* **WHAT TO PRODUCE**
Make an exact copy of the entries, taking out every picture.

++++ PROVIDED DATA ++++

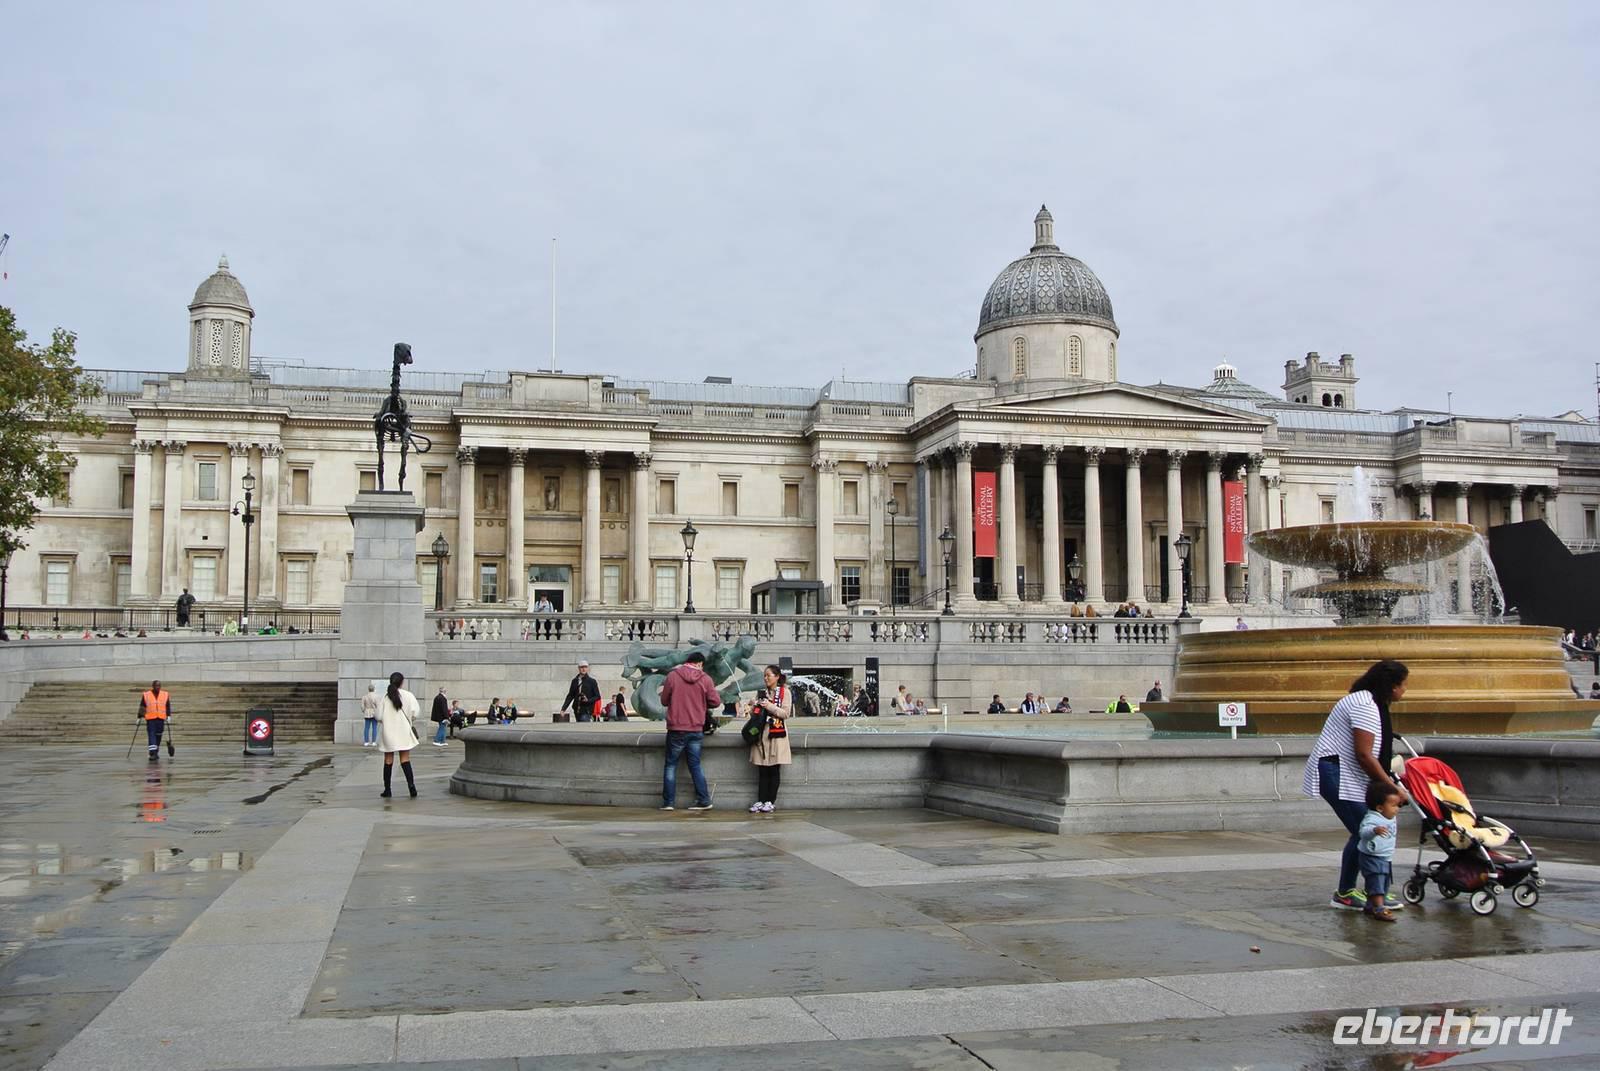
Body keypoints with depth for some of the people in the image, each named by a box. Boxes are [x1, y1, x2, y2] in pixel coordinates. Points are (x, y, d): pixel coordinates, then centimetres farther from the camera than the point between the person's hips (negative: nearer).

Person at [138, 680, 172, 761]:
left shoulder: (165, 695, 8)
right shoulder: (146, 695, 3)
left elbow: (168, 706, 13)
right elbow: (142, 707, 7)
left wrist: (168, 716, 5)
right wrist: (140, 717, 5)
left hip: (161, 719, 2)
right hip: (150, 719, -2)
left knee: (158, 736, 10)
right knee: (151, 736, -10)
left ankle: (156, 753, 22)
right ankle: (152, 753, -16)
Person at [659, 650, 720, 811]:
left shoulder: (672, 676, -4)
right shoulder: (705, 679, -2)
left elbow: (664, 701, 3)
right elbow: (716, 702, 0)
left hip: (676, 728, -1)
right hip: (696, 729, 1)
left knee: (671, 765, 8)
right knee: (695, 765, 10)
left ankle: (668, 802, 6)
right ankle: (704, 801, 8)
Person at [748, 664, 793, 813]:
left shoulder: (785, 692, 3)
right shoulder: (761, 693, 16)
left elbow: (786, 713, -6)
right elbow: (753, 713, 18)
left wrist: (770, 706, -16)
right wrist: (754, 706, -4)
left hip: (777, 735, -4)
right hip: (761, 733, 4)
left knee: (774, 770, -2)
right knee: (762, 771, 3)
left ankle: (770, 801, 2)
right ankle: (761, 800, 4)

++++

* **RESULT BELOW**
Body keypoints with depth for some of the people in the image, each named by a box. Boxes are [x1, y1, x2, y2] in pixel coordinates. Points are (x, y, d): pixel coordinates, then centimetres farther from the camera than the point between the person's hips (negative: nearer).

Person at [138, 680, 172, 761]:
left shoulder: (165, 695, 8)
right shoulder: (146, 695, 3)
left elbow: (168, 706, 13)
right elbow: (142, 707, 7)
left wrist: (168, 716, 5)
right wrist: (140, 717, 5)
left hip: (161, 719, 2)
right hip: (150, 719, -2)
left knee: (158, 736, 10)
right knee: (151, 736, -10)
left ankle: (156, 753, 22)
right ankle: (152, 753, -16)
Person at [659, 650, 720, 811]:
left shoulder: (672, 676, -4)
right shoulder: (705, 679, -2)
left elbow: (664, 701, 3)
right elbow: (716, 702, 0)
left hip: (676, 728, -1)
right hip: (696, 729, 1)
left knee: (671, 765, 8)
right knee: (695, 765, 10)
left ankle: (668, 802, 6)
right ankle: (704, 801, 8)
Person at [748, 664, 793, 813]:
left shoulder: (785, 692, 3)
right shoulder: (761, 693, 16)
left elbow: (786, 713, -6)
right elbow: (753, 713, 18)
left wrist: (770, 706, -16)
right wrist: (754, 706, -4)
left hip: (777, 735, -4)
right hip: (761, 733, 4)
left knee: (774, 770, -2)
right knee: (762, 771, 3)
left ankle: (770, 801, 2)
right ankle: (761, 800, 4)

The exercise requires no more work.